+++ Text segment +++

Welsh language poet and congregational minister Thomas Cynfelyn Benjamin (1850–1925) was born at Carno Hill.

Professor, civil servant, administrator and author Dr Thomas Jones (1870–1955) was born in the High Street. After leaving school at 14 he became a clerk at the Rhymney Iron and Steel Works. He was admitted to the University College of Wales, Aberystwyth in 1890 and later migrated to Glasgow University in 1890. Between 1904 and 1905 he lectured in Ireland and upon returning to Wales in 1910 became Secretary of the Welsh National Campaign against Tuberculosis. He was appointed Secretary of the National Health Insurance Commission (Wales) in 1912 and transferred to London in 1916 as Assistant Secretary to the Cabinet, eventually becoming Deputy Secretary. He suffered a serious fall indoors at his home in Kent in June 1955 and died in a private nursing home on 15 October 1955. His daughter, the Labour Party politician Eirene White, was later granted the title Baroness White of Rhymney.

+++ Information supplied +++

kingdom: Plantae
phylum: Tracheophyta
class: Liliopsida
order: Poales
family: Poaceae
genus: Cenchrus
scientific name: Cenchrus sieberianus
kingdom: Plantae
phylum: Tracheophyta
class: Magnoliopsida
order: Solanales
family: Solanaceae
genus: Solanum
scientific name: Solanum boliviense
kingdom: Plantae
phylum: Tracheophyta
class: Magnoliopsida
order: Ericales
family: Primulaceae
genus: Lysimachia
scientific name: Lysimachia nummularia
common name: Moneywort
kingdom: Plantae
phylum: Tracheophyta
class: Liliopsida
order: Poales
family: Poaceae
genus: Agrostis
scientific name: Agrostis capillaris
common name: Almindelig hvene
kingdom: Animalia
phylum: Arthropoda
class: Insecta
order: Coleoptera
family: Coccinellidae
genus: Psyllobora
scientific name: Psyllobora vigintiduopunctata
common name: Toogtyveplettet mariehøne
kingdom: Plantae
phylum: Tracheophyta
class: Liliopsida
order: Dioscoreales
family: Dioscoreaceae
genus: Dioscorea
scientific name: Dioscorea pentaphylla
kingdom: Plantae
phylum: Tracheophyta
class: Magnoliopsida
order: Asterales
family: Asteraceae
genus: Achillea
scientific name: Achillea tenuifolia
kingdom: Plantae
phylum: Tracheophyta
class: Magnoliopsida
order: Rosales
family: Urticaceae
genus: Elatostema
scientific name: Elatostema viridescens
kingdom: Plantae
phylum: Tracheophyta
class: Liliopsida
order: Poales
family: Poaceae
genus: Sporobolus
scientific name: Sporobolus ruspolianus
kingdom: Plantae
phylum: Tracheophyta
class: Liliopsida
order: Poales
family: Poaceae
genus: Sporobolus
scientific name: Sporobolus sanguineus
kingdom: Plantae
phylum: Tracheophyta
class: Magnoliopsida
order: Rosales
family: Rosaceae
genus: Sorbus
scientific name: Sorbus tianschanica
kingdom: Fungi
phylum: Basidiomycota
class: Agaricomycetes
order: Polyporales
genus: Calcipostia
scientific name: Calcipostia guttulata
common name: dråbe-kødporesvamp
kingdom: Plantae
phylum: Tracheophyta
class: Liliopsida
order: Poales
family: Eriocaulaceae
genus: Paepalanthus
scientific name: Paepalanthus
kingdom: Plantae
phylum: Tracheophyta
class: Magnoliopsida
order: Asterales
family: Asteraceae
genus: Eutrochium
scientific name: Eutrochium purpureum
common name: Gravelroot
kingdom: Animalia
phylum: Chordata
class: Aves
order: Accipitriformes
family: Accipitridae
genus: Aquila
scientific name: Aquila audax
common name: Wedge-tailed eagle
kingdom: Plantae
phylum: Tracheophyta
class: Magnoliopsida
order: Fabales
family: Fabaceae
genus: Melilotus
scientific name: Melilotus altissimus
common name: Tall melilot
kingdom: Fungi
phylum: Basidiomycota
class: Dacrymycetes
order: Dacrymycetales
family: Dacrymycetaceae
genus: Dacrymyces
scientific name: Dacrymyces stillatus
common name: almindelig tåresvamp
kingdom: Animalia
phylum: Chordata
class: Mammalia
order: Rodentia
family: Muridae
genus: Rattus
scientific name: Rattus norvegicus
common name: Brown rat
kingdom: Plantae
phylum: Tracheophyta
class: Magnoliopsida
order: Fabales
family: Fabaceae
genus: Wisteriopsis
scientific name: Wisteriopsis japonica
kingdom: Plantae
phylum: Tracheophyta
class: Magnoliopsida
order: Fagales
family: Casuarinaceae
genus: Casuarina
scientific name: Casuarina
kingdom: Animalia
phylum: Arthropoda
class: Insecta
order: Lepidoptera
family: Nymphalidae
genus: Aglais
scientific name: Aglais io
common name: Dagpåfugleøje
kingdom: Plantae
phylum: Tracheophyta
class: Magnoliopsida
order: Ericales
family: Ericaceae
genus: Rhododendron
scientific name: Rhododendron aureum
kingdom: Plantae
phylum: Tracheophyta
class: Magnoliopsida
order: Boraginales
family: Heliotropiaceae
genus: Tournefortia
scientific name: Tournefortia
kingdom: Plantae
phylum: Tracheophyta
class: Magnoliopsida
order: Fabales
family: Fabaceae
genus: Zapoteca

+++

Exercise instructions
**a)** Retype the stretch of the biographical passage from "Professor, civil servant, administrator" through "White of Rhymney.".
**b)** According to the biographical passage, what post was Thomas Jones appointed to in 1912?
**c)** List every person named in the biographical passage, giving each person once.
The records are not needed here.

Numbered answers
**a)**
Professor, civil servant, administrator and author Dr Thomas Jones (1870–1955) was born in the High Street. After leaving school at 14 he became a clerk at the Rhymney Iron and Steel Works. He was admitted to the University College of Wales, Aberystwyth in 1890 and later migrated to Glasgow University in 1890. Between 1904 and 1905 he lectured in Ireland and upon returning to Wales in 1910 became Secretary of the Welsh National Campaign against Tuberculosis. He was appointed Secretary of the National Health Insurance Commission (Wales) in 1912 and transferred to London in 1916 as Assistant Secretary to the Cabinet, eventually becoming Deputy Secretary. He suffered a serious fall indoors at his home in Kent in June 1955 and died in a private nursing home on 15 October 1955. His daughter, the Labour Party politician Eirene White, was later granted the title Baroness White of Rhymney.

**b)** Secretary of the National Health Insurance Commission (Wales)

**c)**
Thomas Cynfelyn Benjamin
Dr Thomas Jones
Eirene White